Growing up in Los Altos, Detro was “terrified” of cities. But she now seems to thrive on the buzz after studying in Paris (both Architecture and Fashion Design) and securing an internship in New York last year with designer Yigal Azrouel. She has also assisted at Alexandria von Bromssen Designs in San Francisco. Von Bromssen, another success story from the Academy’s MFA Fashion Design program, is best known for her work on Project Runway.

In 2012, Detro began doing work at Acrimony, a small retail clothing store not far from her Hayes Valley home. She initially approached the store’s owner, Jenny Chung, hoping for a part-time sales position. Instead, Chung hired her to do some merchandising make-overs. Detro, with her boyfriend’s help, designed a system of jewelry displays and unique, streamlined racks and shelves.

“Madison was able to create an innovative fixture solution that was both unique and functional,” Chung said. “Her vision is sharp, focused and encompassing of more than just the small space she was working with.”

Ironically, Chung has yet to see Detro’s clothing designs.
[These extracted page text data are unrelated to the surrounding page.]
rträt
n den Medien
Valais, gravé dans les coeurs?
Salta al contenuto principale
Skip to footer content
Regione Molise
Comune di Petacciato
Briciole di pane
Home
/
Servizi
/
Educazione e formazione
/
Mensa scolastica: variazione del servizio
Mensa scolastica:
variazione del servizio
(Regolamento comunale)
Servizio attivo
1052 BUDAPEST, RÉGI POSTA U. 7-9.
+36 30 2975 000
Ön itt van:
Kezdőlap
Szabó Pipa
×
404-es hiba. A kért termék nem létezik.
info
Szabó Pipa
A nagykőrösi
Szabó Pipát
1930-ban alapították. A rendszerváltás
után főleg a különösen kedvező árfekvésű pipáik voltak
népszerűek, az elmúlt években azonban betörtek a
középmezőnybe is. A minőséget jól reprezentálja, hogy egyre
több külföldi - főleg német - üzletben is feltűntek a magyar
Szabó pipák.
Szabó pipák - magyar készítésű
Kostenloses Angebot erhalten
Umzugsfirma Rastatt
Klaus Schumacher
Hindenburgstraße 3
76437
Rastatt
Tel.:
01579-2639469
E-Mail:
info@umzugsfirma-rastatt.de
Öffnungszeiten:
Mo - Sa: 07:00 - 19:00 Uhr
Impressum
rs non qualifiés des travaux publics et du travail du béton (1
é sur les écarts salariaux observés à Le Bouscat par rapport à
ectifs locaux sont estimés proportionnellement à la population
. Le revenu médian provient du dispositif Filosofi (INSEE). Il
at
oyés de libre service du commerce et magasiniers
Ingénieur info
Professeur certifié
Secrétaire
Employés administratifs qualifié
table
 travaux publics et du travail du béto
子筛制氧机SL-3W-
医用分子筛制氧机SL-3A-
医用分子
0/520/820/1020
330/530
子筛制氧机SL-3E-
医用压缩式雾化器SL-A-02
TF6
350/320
But she’d be willing to buy from the up-and-coming designer in the future.

“If it fit, I would definitely consider it. I love her work,” Chung said.

Photo by Jennifer Blot

Photo by Jennifer Blot

Betraying her own minimalist sensibility, Detro seems to have one funky fashion quirk: collecting over-the-top vintage coats and leather jackets. One side of her closet is filled with eclectic finds – ranging from an oversize mink to a blousy number with bat sleeves. Her favorite, a lucky flea market find, is a brown snakeskin jacket embellished with an African textile pattern.

It’s been ages since Detro has had time to browse for vintage treasures – and it’s hard to know if her schedule will ever lighten up. She’s no longer working 13-hour days preparing for Fashion Week, but her list of plans keeps expanding.  Her first goal is to launch her own line, and down the road, develop a menswear line. A shoe collection isn’t out of the question, either.  On top of it all, she and Sweitzer plan to open a restaurant together someday, collaborating on food and interior design.

So, to be safe, she refers to herself as simply a “designer.”  A word that can’t begin to sum up what she does.